- **AIM OF THE TASK**
Read the data below. Every line holding the string "down" must be copied.

--- MATERIAL TO PROCESS Enclosed Below ---

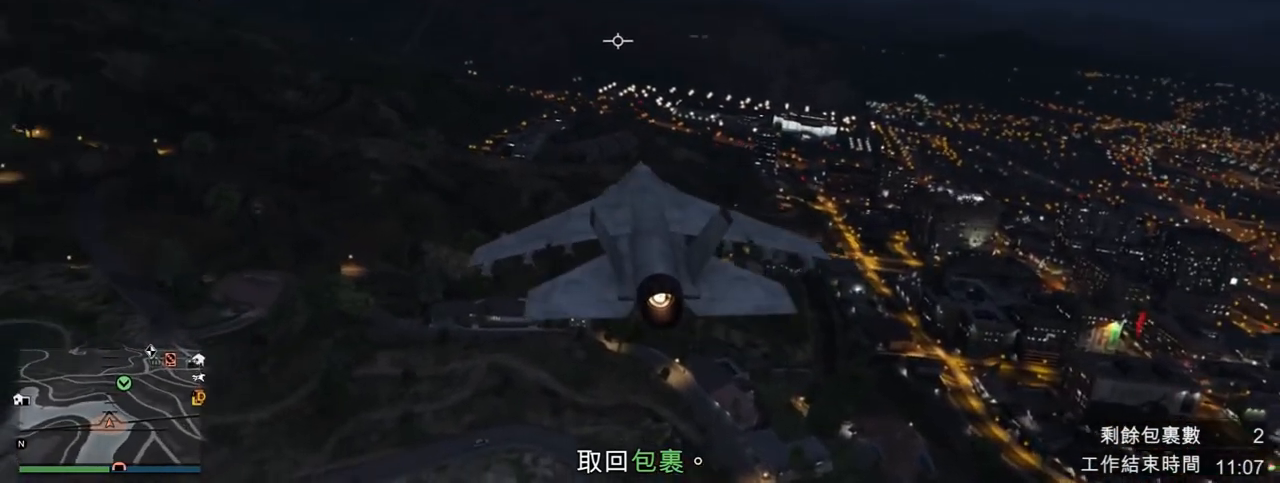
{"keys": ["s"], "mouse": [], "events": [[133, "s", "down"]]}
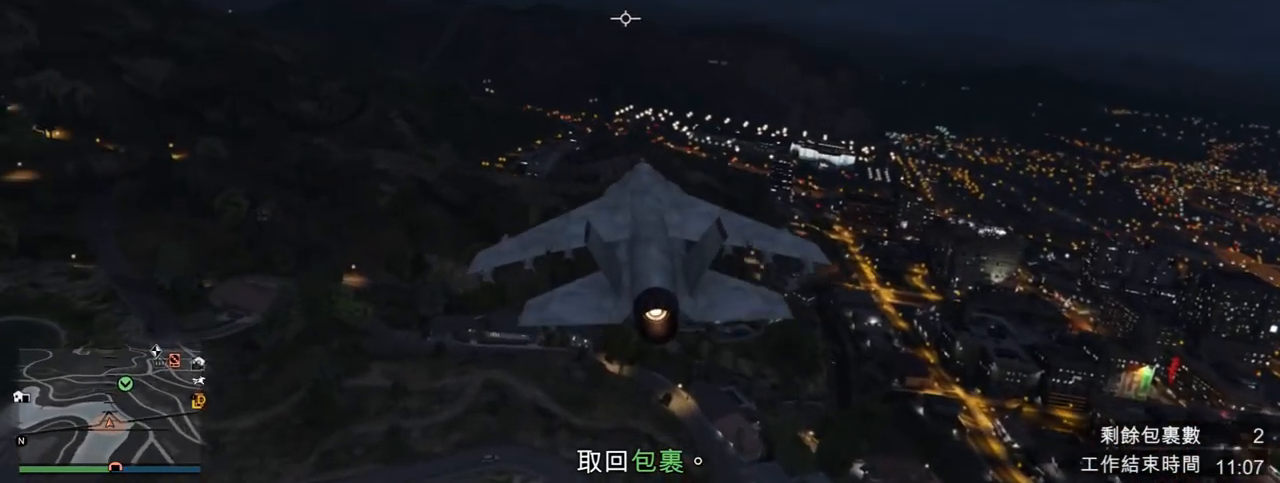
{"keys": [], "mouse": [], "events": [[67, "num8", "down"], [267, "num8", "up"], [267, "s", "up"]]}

--- End of Enclosed MATERIAL TO PROCESS ---
--- MATERIAL TO PROCESS Enclosed Below ---

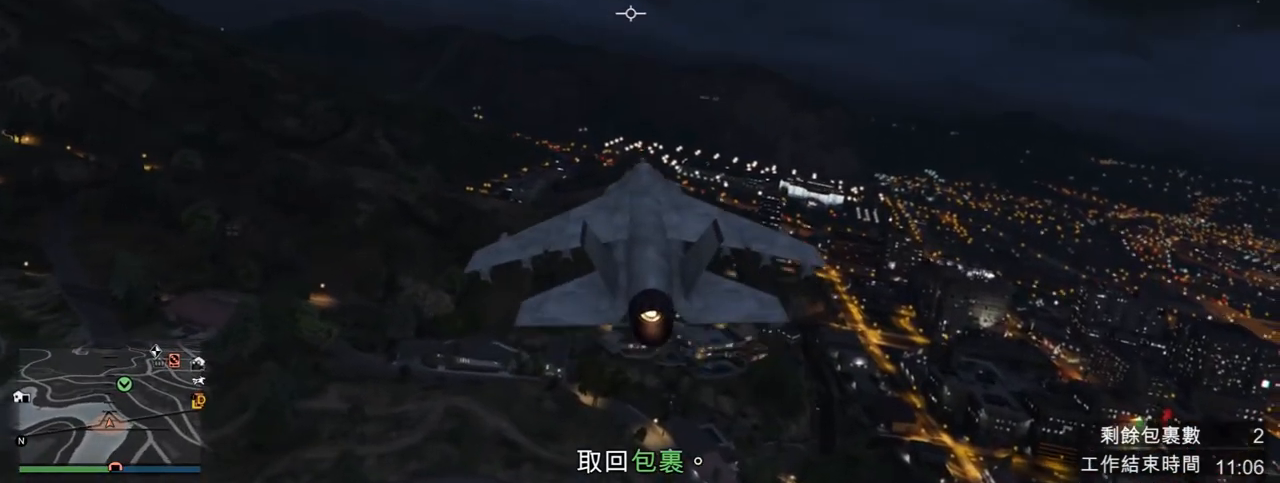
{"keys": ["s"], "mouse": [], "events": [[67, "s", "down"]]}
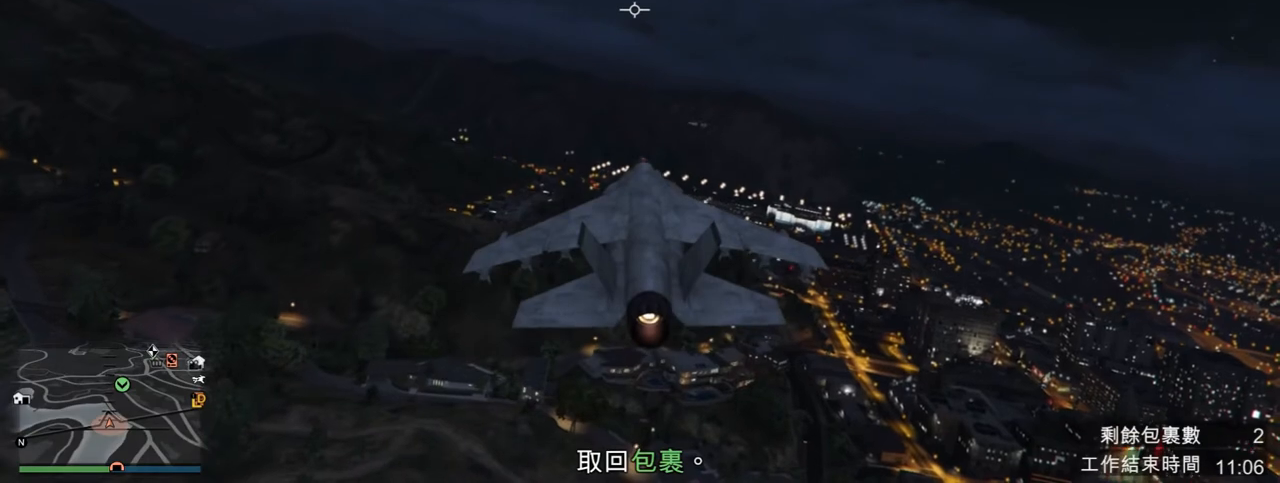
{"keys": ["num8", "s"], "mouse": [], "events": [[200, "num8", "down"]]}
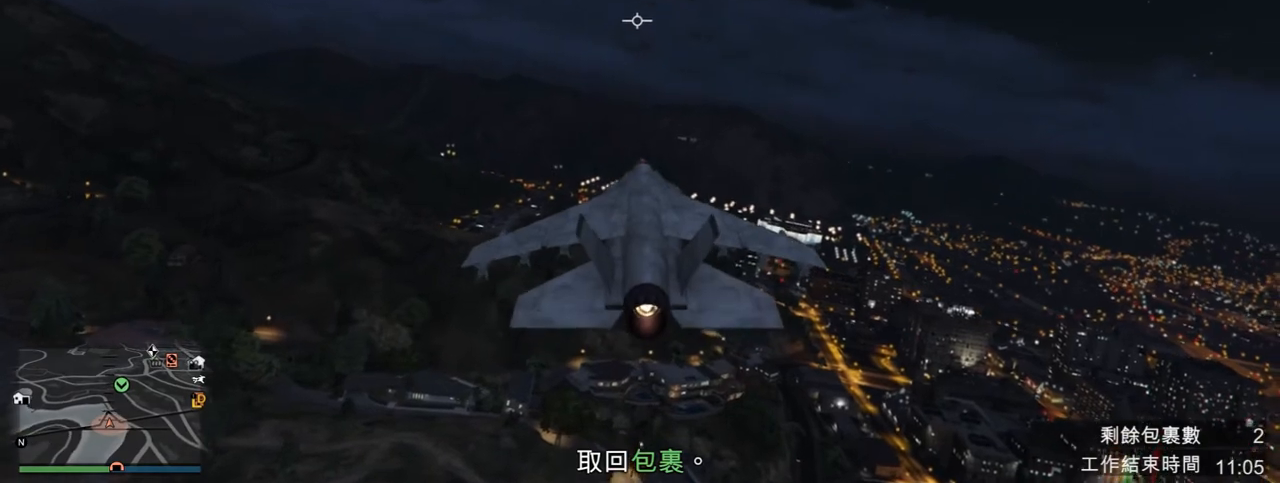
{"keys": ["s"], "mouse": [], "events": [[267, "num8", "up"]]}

--- End of Enclosed MATERIAL TO PROCESS ---

- **ANSWER AREA**
{"keys": ["s"], "mouse": [], "events": [[133, "s", "down"]]}
{"keys": [], "mouse": [], "events": [[67, "num8", "down"], [267, "num8", "up"], [267, "s", "up"]]}
{"keys": ["s"], "mouse": [], "events": [[67, "s", "down"]]}
{"keys": ["num8", "s"], "mouse": [], "events": [[200, "num8", "down"]]}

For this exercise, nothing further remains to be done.